Methods: Forty-seven patients with cervical cancer who were to be treated by combined radiation therapy and chemotherapy were imaged before beginning treatment. They were then followed for up to 3 y for evidence of recurrence or death. Images of the chest, abdomen, and pelvis were obtained 40-90 min after administration of 370-555 MBq (10-15 mCi) (18)F-FDG. Three observers then independently graded the primary tumor for size (0 = small, 1 = moderate, 2 = large), shape (0 = spherical, 1 = nonspherical), heterogeneity of uptake (0 = none, 1 = moderate, 2 = marked), and presence of lymph nodes (0 = none, 1 = pelvic, 2 = paraaortic, 3 = distant). The scores were summed to achieve a total score. A statistical calculation demonstrated that a score cutoff of 4 best separated patients with a good prognosis from patients with a bad prognosis. Kaplan-Meier analysis was used to compute progression-free survival and overall survival. Evaluation of lymph nodes alone was compared with the grading of tumor characteristics.

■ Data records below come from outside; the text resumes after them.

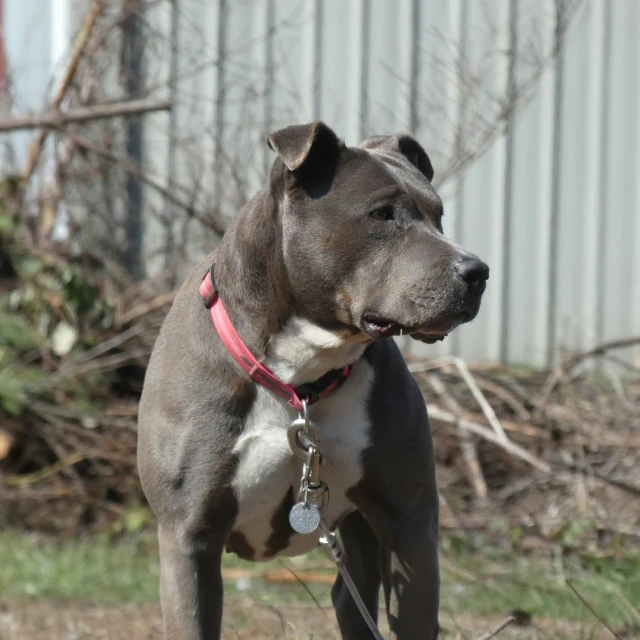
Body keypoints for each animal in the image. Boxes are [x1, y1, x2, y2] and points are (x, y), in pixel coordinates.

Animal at [139, 121, 490, 640]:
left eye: (438, 215)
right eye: (381, 214)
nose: (478, 271)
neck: (301, 377)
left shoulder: (410, 526)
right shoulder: (188, 537)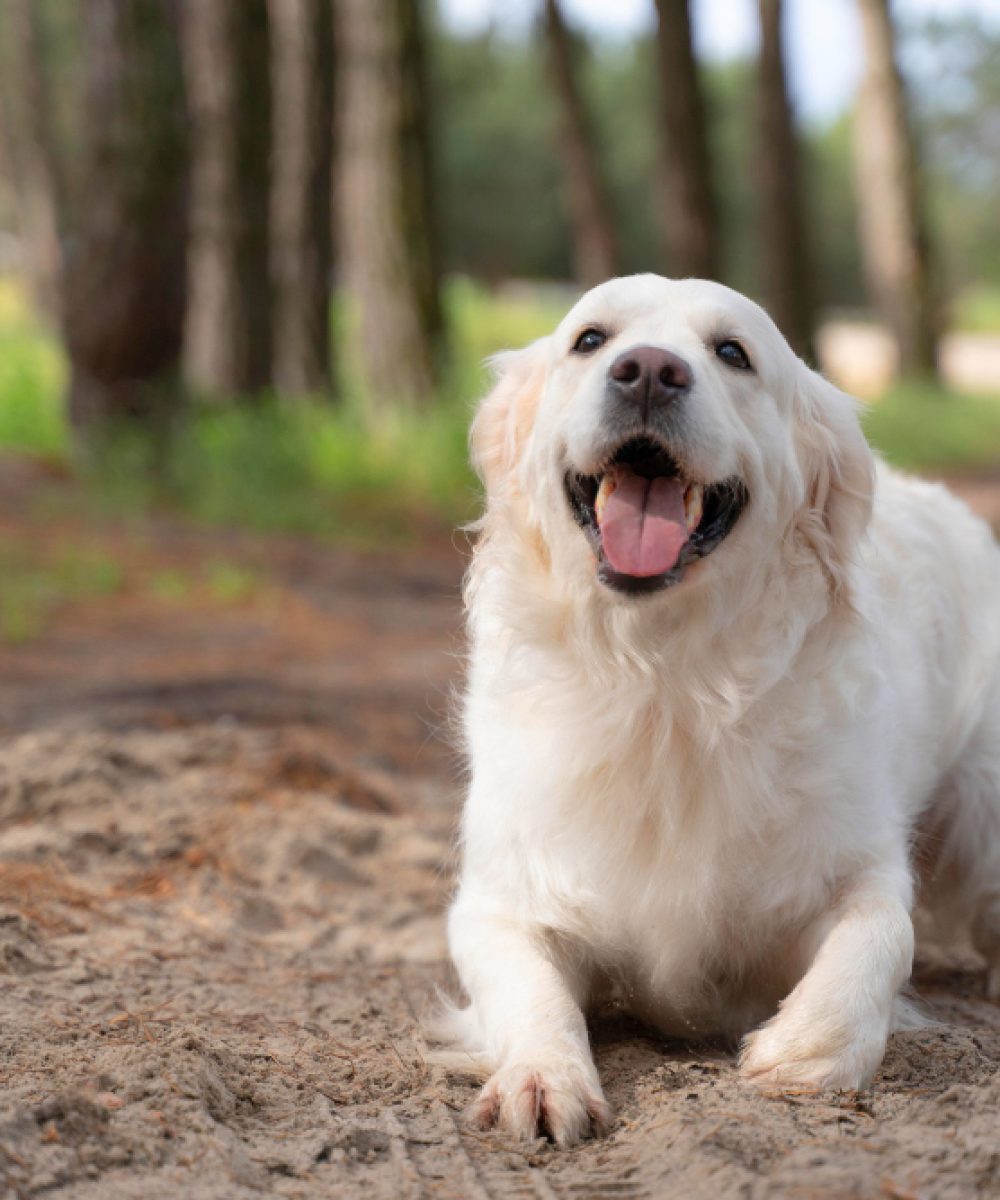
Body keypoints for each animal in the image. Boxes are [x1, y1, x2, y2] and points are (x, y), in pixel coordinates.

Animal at [441, 276, 998, 1147]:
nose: (647, 371)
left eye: (733, 352)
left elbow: (884, 931)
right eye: (591, 340)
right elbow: (528, 987)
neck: (665, 680)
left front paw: (806, 1049)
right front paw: (543, 1077)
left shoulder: (853, 861)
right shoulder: (502, 896)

Results: Observers 1 and 2 scored 26 patients as having a good prognosis and 21 as having a bad prognosis. Observer 3 scored 30 and 17, respectively, a statistically insignificant difference. Survival curves were almost identical for the 3 observers. For progression-free survival, approximately 12% of patients with a good score had disease recurrence whereas approximately 75% with a bad score had disease recurrence. For overall survival, approximately 10% (good) and 80% (bad) died. Evaluation of lymph nodes also separated the groups, but not as well as did visual analysis alone. The combination of the 2 was only slightly superior to visual assessment alone.
Conclusion: A simple, rapid, and highly reproducible system is described for visual grading of characteristics of the primary tumor in patients with cervical cancer at the time of diagnosis. This approach separates patients with a poor prognosis from those who will do well, thus providing a new tool for accurate estimation of prognosis.